Short task:
Copy out the material word for word, starting at the line that contains "Q: How many candle holders are on the table?" and ending at the final line of the material. Leave the pictures out of your copy.

>>>

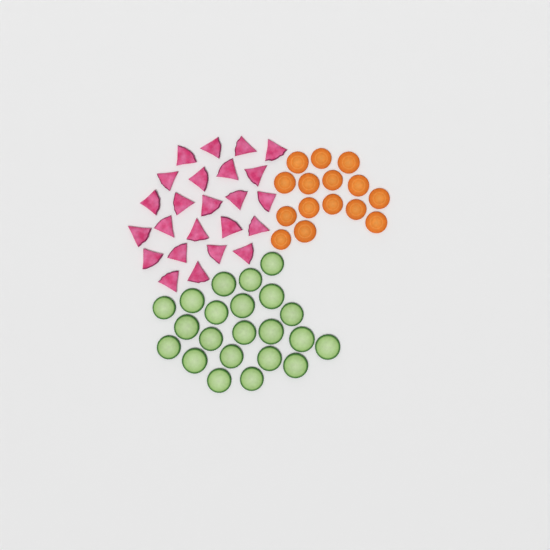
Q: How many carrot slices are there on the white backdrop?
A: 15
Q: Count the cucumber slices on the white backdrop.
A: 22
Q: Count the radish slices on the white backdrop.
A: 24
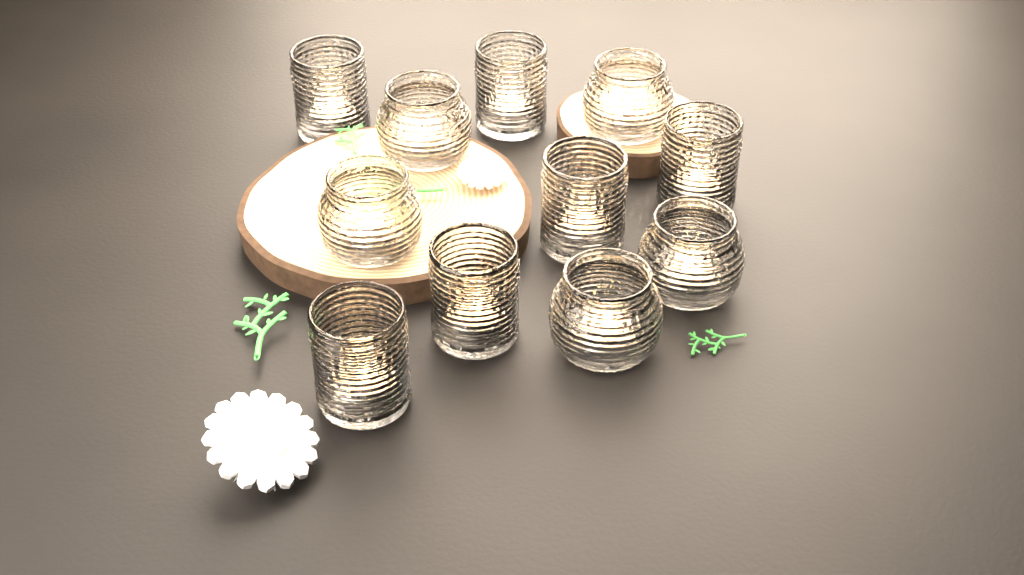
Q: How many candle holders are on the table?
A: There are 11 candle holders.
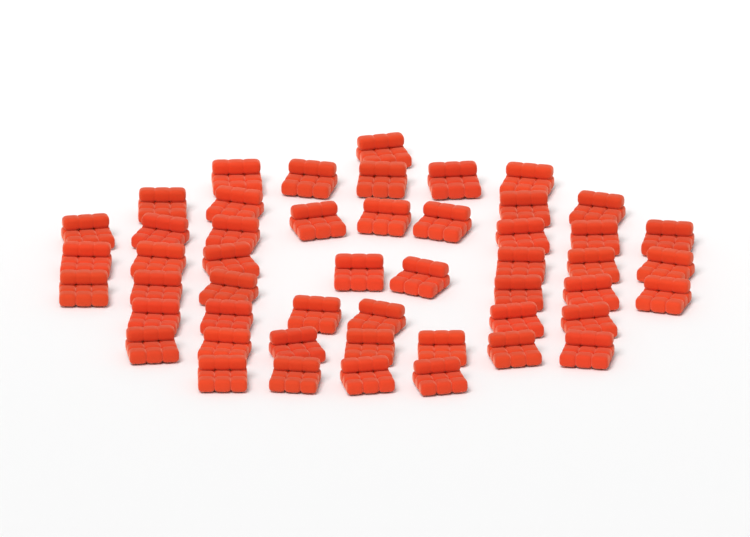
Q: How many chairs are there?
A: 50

<<<

Task answer:
Q: How many candle holders are on the table?
A: There are 11 candle holders.
Q: How many chairs are there?
A: 50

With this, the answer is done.